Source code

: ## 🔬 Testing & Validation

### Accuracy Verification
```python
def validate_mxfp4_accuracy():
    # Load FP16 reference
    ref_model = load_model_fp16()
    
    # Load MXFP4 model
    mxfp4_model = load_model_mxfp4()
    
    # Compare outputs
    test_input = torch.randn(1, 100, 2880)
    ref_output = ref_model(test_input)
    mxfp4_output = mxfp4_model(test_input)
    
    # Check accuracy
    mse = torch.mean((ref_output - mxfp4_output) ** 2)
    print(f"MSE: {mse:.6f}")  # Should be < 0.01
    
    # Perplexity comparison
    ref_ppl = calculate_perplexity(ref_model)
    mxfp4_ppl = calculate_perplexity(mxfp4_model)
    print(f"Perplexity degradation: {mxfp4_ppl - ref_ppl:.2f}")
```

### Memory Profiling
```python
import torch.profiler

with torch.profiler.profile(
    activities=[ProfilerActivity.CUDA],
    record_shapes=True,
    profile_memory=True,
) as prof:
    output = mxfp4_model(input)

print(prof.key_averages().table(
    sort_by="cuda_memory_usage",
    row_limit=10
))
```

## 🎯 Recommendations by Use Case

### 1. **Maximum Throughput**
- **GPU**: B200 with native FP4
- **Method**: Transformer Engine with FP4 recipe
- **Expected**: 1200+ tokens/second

#####

__Work instructions__
All the data must be duplicated exactly, with nothing added or removed.

__Output of the exercise__
Source code

: ## 🔬 Testing & Validation

### Accuracy Verification
```python
def validate_mxfp4_accuracy():
    # Load FP16 reference
    ref_model = load_model_fp16()
    
    # Load MXFP4 model
    mxfp4_model = load_model_mxfp4()
    
    # Compare outputs
    test_input = torch.randn(1, 100, 2880)
    ref_output = ref_model(test_input)
    mxfp4_output = mxfp4_model(test_input)
    
    # Check accuracy
    mse = torch.mean((ref_output - mxfp4_output) ** 2)
    print(f"MSE: {mse:.6f}")  # Should be < 0.01
    
    # Perplexity comparison
    ref_ppl = calculate_perplexity(ref_model)
    mxfp4_ppl = calculate_perplexity(mxfp4_model)
    print(f"Perplexity degradation: {mxfp4_ppl - ref_ppl:.2f}")
```

### Memory Profiling
```python
import torch.profiler

with torch.profiler.profile(
    activities=[ProfilerActivity.CUDA],
    record_shapes=True,
    profile_memory=True,
) as prof:
    output = mxfp4_model(input)

print(prof.key_averages().table(
    sort_by="cuda_memory_usage",
    row_limit=10
))
```

## 🎯 Recommendations by Use Case

### 1. **Maximum Throughput**
- **GPU**: B200 with native FP4
- **Method**: Transformer Engine with FP4 recipe
- **Expected**: 1200+ tokens/second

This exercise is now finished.